Which, as I write that, makes me think I should smoke weed more often.

Anyways, a historian in one documentary said something that was deceptively profound.

“Edison decided he was going to be about inventing. He was going to invent full-time.”

That was a new concept in Edison’s day? That blew my mind. Today, one of our most popular TV shows revolves around people pitching their inventions in the hopes of turning it into a successful business.

Obviously, people invented stuff in Edison’s day, but apparently he was one of the first people to do it as his main hustle, exclusively inventing and commercializing brand new technologies.

At the time, there wasn’t even really a mental model of what a “successful” inventor looked like. Edison had to figure that out.

Tragically, humans hate this sort of ambiguity.

When we think about our careers and the contributions we want to make to the world, we often lack Edison’s courage and prefer to just do the things we’ve seen work before.
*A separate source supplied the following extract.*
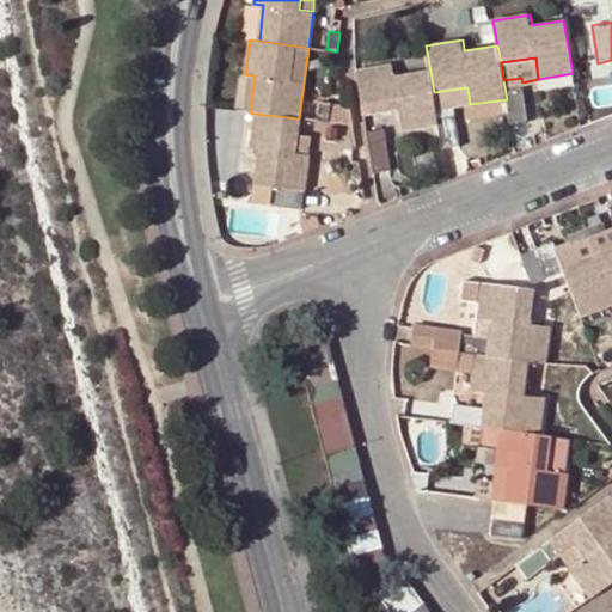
[(439,123),(436,109),(434,92),(430,71),(395,77),(392,66),(357,72),(363,115),(399,109),(402,129),(439,123)]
It’s easier to cut and paste from a few compelling role models, proven professions, or tried-and-true paths.

Sometimes, following the crowd works (the now-conventional wisdom “learn to code” probably isn’t bad advice in general). Sometimes, though, it’s tragic (are people still getting accounting majors?!).

Even if pursuing a “traditional” path works out financially, it’s not hard to accidentally sacrifice what is uniquely valuable about your perspective or personality in the process.

“The people who make Vice President at this bank are soulless, miserable creatures who frequently fill their comically-large penthouses with people they, deep down, despise. Therefore, it is imperative that I kill my personality and sense of humor as soon as possible. Because, money.”

That outcome feels as tragic as picking a dying career path. They both cost the world a unique contribution.

At some point, every compelling role model had to ignore the prevailing wisdom of their time and be the first person to do something.

They had to suck it up and deal with the uncertainty.

Their genius is only obvious in hindsight.

Our “normal” is just the world a few weirdos championed 50 years earlier.